_Problem requirements_. Print each record below word for word.

_Exercise material_.
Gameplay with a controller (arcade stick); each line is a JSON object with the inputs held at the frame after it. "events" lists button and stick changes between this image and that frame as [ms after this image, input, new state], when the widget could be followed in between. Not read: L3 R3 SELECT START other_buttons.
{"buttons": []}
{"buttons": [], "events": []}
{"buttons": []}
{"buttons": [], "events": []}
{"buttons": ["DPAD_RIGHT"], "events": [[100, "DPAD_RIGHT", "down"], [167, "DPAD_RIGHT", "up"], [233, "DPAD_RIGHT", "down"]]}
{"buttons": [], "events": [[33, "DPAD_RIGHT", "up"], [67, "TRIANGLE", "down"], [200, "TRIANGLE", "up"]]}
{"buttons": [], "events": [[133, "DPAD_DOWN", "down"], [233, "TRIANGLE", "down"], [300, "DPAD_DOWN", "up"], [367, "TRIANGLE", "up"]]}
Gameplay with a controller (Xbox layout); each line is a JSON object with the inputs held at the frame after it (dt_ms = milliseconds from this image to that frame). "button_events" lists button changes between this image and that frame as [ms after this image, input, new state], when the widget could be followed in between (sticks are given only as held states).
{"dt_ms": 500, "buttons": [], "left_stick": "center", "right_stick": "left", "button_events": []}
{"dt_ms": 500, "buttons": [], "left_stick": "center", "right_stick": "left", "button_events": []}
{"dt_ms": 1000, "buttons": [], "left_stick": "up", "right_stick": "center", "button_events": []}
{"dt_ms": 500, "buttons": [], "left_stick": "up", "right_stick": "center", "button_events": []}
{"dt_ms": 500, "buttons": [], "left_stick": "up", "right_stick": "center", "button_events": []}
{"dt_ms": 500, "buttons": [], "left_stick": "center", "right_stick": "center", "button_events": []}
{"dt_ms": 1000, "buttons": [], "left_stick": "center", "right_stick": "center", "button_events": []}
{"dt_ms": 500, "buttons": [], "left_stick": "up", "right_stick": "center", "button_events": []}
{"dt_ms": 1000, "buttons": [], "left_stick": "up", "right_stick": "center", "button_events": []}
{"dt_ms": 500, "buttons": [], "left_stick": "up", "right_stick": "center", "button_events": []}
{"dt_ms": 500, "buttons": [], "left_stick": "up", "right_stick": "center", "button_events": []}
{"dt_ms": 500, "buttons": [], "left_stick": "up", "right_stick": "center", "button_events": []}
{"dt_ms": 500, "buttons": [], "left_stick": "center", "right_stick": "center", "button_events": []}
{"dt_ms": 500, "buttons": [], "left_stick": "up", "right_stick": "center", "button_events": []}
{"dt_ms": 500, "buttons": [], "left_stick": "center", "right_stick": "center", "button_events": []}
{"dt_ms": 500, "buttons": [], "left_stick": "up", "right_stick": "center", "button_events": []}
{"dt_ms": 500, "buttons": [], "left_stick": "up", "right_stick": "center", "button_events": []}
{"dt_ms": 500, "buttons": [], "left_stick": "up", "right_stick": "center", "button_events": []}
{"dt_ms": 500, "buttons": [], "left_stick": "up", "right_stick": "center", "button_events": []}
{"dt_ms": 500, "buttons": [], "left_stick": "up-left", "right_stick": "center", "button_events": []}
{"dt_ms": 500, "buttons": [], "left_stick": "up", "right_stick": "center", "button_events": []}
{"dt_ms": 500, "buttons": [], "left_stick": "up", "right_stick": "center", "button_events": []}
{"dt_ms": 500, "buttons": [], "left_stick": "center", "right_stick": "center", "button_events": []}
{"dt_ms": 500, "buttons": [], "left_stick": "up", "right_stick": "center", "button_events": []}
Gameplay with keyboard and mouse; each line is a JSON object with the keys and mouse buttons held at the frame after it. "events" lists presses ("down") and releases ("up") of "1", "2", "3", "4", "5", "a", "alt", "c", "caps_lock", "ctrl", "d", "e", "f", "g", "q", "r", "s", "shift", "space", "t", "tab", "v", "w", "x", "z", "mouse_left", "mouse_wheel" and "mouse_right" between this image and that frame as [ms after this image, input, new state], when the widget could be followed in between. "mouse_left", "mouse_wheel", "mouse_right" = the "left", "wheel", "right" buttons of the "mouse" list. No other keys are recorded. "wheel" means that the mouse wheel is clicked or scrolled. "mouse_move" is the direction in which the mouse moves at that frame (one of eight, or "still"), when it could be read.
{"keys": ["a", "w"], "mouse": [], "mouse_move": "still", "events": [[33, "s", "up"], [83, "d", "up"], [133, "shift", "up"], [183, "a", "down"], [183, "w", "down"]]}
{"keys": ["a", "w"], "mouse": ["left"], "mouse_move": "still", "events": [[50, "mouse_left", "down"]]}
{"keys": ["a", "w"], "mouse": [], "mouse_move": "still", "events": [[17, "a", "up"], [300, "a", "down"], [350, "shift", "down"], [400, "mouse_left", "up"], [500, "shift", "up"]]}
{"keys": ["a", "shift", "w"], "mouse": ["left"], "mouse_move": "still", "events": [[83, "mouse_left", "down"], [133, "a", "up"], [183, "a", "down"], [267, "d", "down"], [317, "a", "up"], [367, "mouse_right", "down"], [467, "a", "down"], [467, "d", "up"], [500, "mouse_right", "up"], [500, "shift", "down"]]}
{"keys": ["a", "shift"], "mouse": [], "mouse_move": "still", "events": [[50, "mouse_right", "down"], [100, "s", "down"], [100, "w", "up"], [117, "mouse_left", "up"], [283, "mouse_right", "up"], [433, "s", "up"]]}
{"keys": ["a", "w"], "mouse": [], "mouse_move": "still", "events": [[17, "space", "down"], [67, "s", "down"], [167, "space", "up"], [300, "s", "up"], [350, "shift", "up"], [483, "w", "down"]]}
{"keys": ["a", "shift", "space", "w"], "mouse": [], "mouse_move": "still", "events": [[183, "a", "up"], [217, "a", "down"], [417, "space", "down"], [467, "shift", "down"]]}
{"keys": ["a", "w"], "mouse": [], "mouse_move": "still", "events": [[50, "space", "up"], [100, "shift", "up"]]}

_Response_.
Gameplay with a controller (arcade stick); each line is a JSON object with the inputs held at the frame after it. "events" lists button and stick changes between this image and that frame as [ms after this image, input, new state], when the widget could be followed in between. Not read: L3 R3 SELECT START other_buttons.
{"buttons": []}
{"buttons": [], "events": []}
{"buttons": []}
{"buttons": [], "events": []}
{"buttons": ["DPAD_RIGHT"], "events": [[100, "DPAD_RIGHT", "down"], [167, "DPAD_RIGHT", "up"], [233, "DPAD_RIGHT", "down"]]}
{"buttons": [], "events": [[33, "DPAD_RIGHT", "up"], [67, "TRIANGLE", "down"], [200, "TRIANGLE", "up"]]}
{"buttons": [], "events": [[133, "DPAD_DOWN", "down"], [233, "TRIANGLE", "down"], [300, "DPAD_DOWN", "up"], [367, "TRIANGLE", "up"]]}
Gameplay with a controller (Xbox layout); each line is a JSON object with the inputs held at the frame after it (dt_ms = milliseconds from this image to that frame). "button_events" lists button changes between this image and that frame as [ms after this image, input, new state], when the widget could be followed in between (sticks are given only as held states).
{"dt_ms": 500, "buttons": [], "left_stick": "center", "right_stick": "left", "button_events": []}
{"dt_ms": 500, "buttons": [], "left_stick": "center", "right_stick": "left", "button_events": []}
{"dt_ms": 1000, "buttons": [], "left_stick": "up", "right_stick": "center", "button_events": []}
{"dt_ms": 500, "buttons": [], "left_stick": "up", "right_stick": "center", "button_events": []}
{"dt_ms": 500, "buttons": [], "left_stick": "up", "right_stick": "center", "button_events": []}
{"dt_ms": 500, "buttons": [], "left_stick": "center", "right_stick": "center", "button_events": []}
{"dt_ms": 1000, "buttons": [], "left_stick": "center", "right_stick": "center", "button_events": []}
{"dt_ms": 500, "buttons": [], "left_stick": "up", "right_stick": "center", "button_events": []}
{"dt_ms": 1000, "buttons": [], "left_stick": "up", "right_stick": "center", "button_events": []}
{"dt_ms": 500, "buttons": [], "left_stick": "up", "right_stick": "center", "button_events": []}
{"dt_ms": 500, "buttons": [], "left_stick": "up", "right_stick": "center", "button_events": []}
{"dt_ms": 500, "buttons": [], "left_stick": "up", "right_stick": "center", "button_events": []}
{"dt_ms": 500, "buttons": [], "left_stick": "center", "right_stick": "center", "button_events": []}
{"dt_ms": 500, "buttons": [], "left_stick": "up", "right_stick": "center", "button_events": []}
{"dt_ms": 500, "buttons": [], "left_stick": "center", "right_stick": "center", "button_events": []}
{"dt_ms": 500, "buttons": [], "left_stick": "up", "right_stick": "center", "button_events": []}
{"dt_ms": 500, "buttons": [], "left_stick": "up", "right_stick": "center", "button_events": []}
{"dt_ms": 500, "buttons": [], "left_stick": "up", "right_stick": "center", "button_events": []}
{"dt_ms": 500, "buttons": [], "left_stick": "up", "right_stick": "center", "button_events": []}
{"dt_ms": 500, "buttons": [], "left_stick": "up-left", "right_stick": "center", "button_events": []}
{"dt_ms": 500, "buttons": [], "left_stick": "up", "right_stick": "center", "button_events": []}
{"dt_ms": 500, "buttons": [], "left_stick": "up", "right_stick": "center", "button_events": []}
{"dt_ms": 500, "buttons": [], "left_stick": "center", "right_stick": "center", "button_events": []}
{"dt_ms": 500, "buttons": [], "left_stick": "up", "right_stick": "center", "button_events": []}
Gameplay with keyboard and mouse; each line is a JSON object with the keys and mouse buttons held at the frame after it. "events" lists presses ("down") and releases ("up") of "1", "2", "3", "4", "5", "a", "alt", "c", "caps_lock", "ctrl", "d", "e", "f", "g", "q", "r", "s", "shift", "space", "t", "tab", "v", "w", "x", "z", "mouse_left", "mouse_wheel" and "mouse_right" between this image and that frame as [ms after this image, input, new state], when the widget could be followed in between. "mouse_left", "mouse_wheel", "mouse_right" = the "left", "wheel", "right" buttons of the "mouse" list. No other keys are recorded. "wheel" means that the mouse wheel is clicked or scrolled. "mouse_move" is the direction in which the mouse moves at that frame (one of eight, or "still"), when it could be read.
{"keys": ["a", "w"], "mouse": [], "mouse_move": "still", "events": [[33, "s", "up"], [83, "d", "up"], [133, "shift", "up"], [183, "a", "down"], [183, "w", "down"]]}
{"keys": ["a", "w"], "mouse": ["left"], "mouse_move": "still", "events": [[50, "mouse_left", "down"]]}
{"keys": ["a", "w"], "mouse": [], "mouse_move": "still", "events": [[17, "a", "up"], [300, "a", "down"], [350, "shift", "down"], [400, "mouse_left", "up"], [500, "shift", "up"]]}
{"keys": ["a", "shift", "w"], "mouse": ["left"], "mouse_move": "still", "events": [[83, "mouse_left", "down"], [133, "a", "up"], [183, "a", "down"], [267, "d", "down"], [317, "a", "up"], [367, "mouse_right", "down"], [467, "a", "down"], [467, "d", "up"], [500, "mouse_right", "up"], [500, "shift", "down"]]}
{"keys": ["a", "shift"], "mouse": [], "mouse_move": "still", "events": [[50, "mouse_right", "down"], [100, "s", "down"], [100, "w", "up"], [117, "mouse_left", "up"], [283, "mouse_right", "up"], [433, "s", "up"]]}
{"keys": ["a", "w"], "mouse": [], "mouse_move": "still", "events": [[17, "space", "down"], [67, "s", "down"], [167, "space", "up"], [300, "s", "up"], [350, "shift", "up"], [483, "w", "down"]]}
{"keys": ["a", "shift", "space", "w"], "mouse": [], "mouse_move": "still", "events": [[183, "a", "up"], [217, "a", "down"], [417, "space", "down"], [467, "shift", "down"]]}
{"keys": ["a", "w"], "mouse": [], "mouse_move": "still", "events": [[50, "space", "up"], [100, "shift", "up"]]}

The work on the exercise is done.